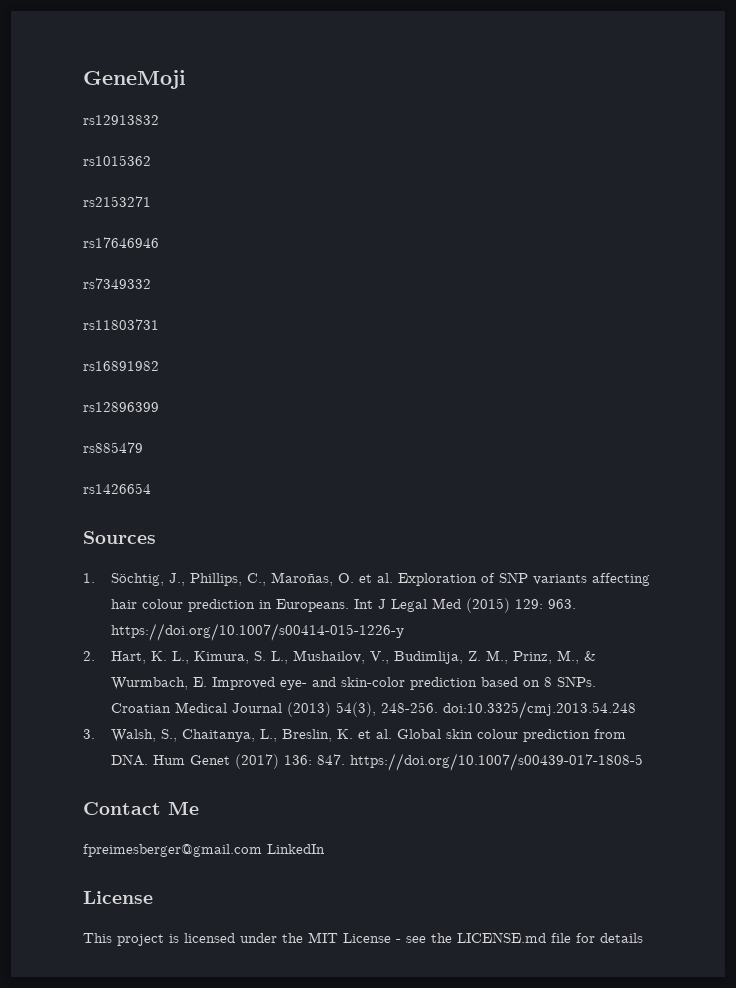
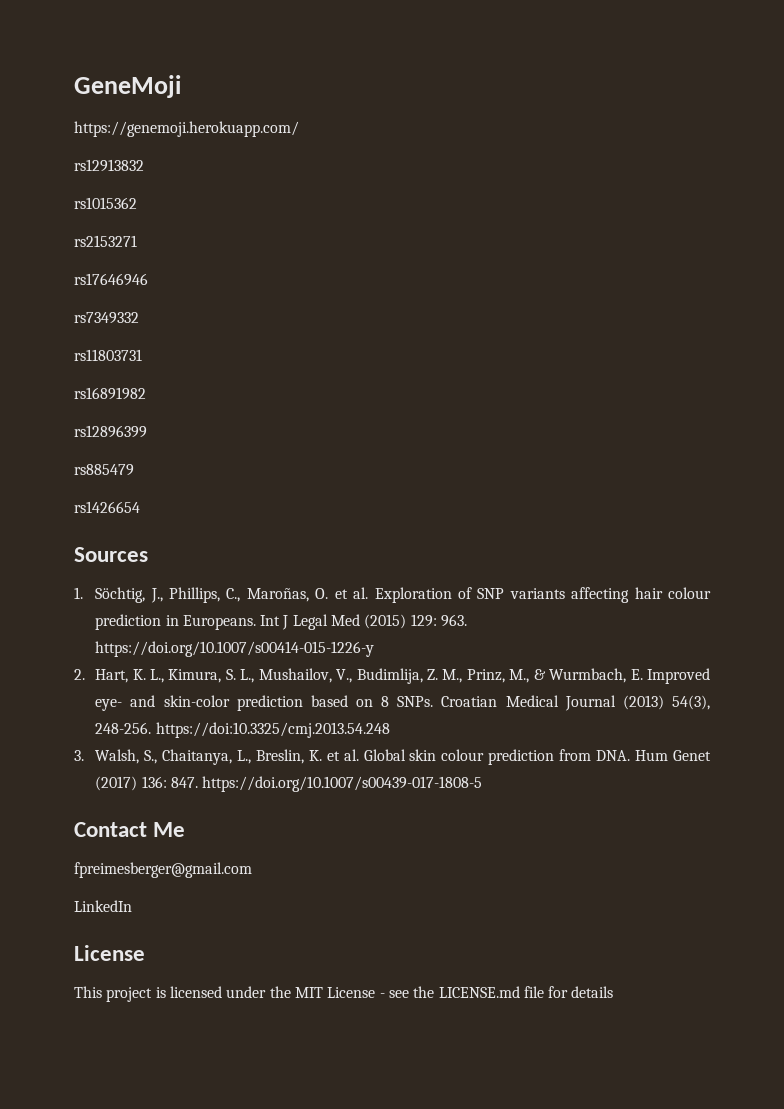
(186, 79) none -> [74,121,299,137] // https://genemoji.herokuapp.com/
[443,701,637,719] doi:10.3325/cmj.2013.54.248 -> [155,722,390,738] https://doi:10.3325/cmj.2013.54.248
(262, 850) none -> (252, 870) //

---

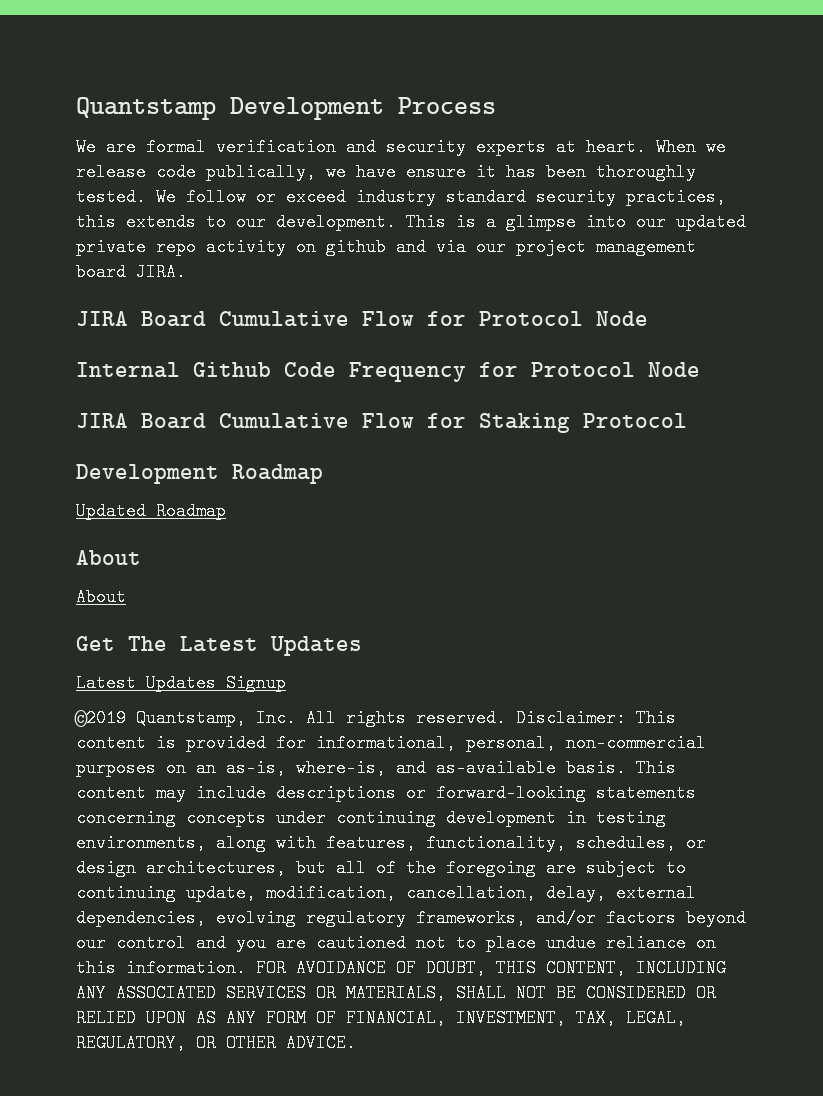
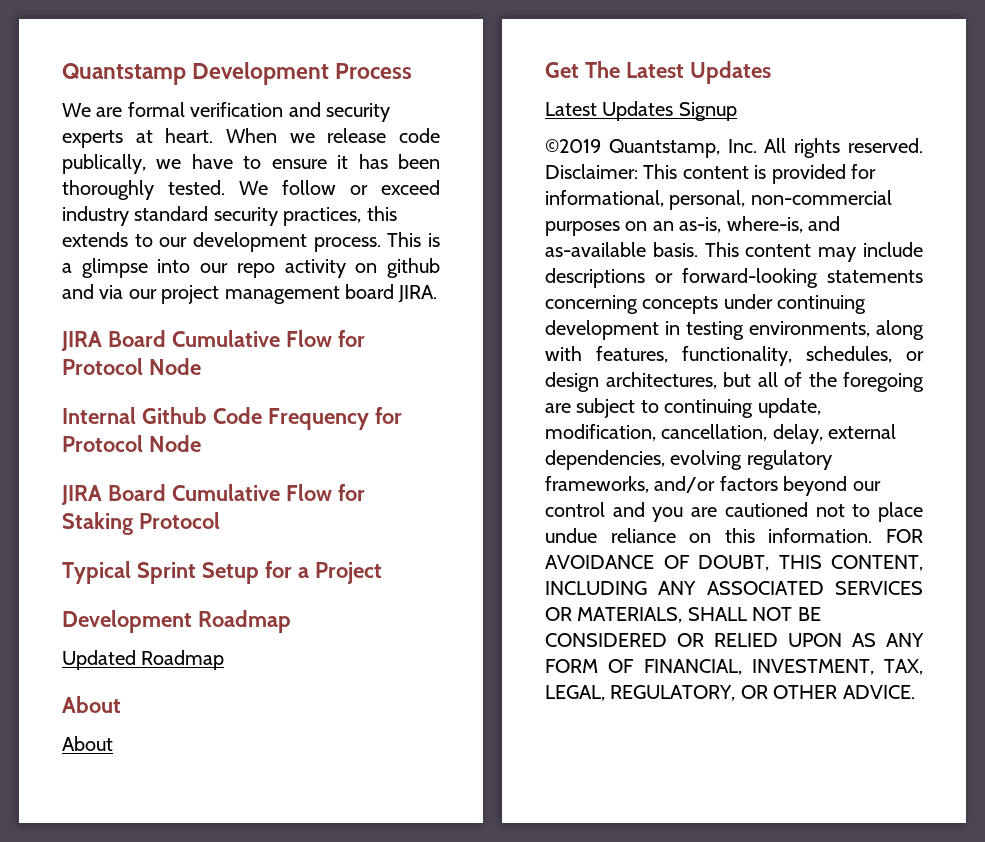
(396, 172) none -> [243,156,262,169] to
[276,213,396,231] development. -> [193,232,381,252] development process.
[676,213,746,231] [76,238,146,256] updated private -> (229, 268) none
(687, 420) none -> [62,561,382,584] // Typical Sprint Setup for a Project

• What you should do
State how many lines in the records above contain the word "none". Give nothing but the number.

• Answer below
5